Locate every line in the entries below that contains the word "Bacheca", and copy each of those lines.
Material shown section start
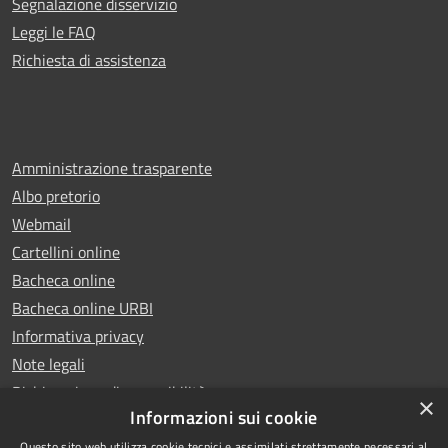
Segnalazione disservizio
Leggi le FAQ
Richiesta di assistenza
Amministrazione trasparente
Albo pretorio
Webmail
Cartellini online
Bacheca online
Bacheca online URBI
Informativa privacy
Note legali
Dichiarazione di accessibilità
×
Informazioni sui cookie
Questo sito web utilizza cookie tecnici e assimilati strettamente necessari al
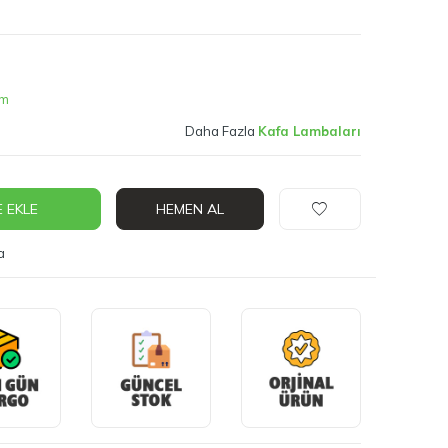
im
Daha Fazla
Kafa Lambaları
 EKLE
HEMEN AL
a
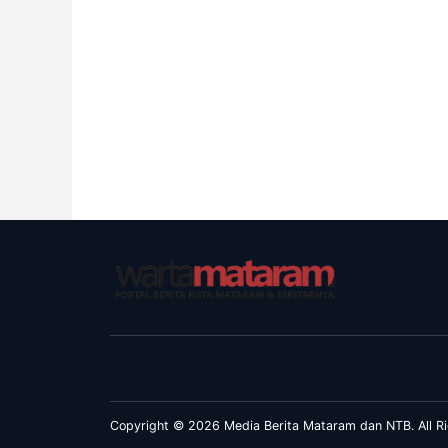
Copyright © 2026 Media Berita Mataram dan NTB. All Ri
Material shown section end
» Solution to the exercise:
Bacheca online
Bacheca online URBI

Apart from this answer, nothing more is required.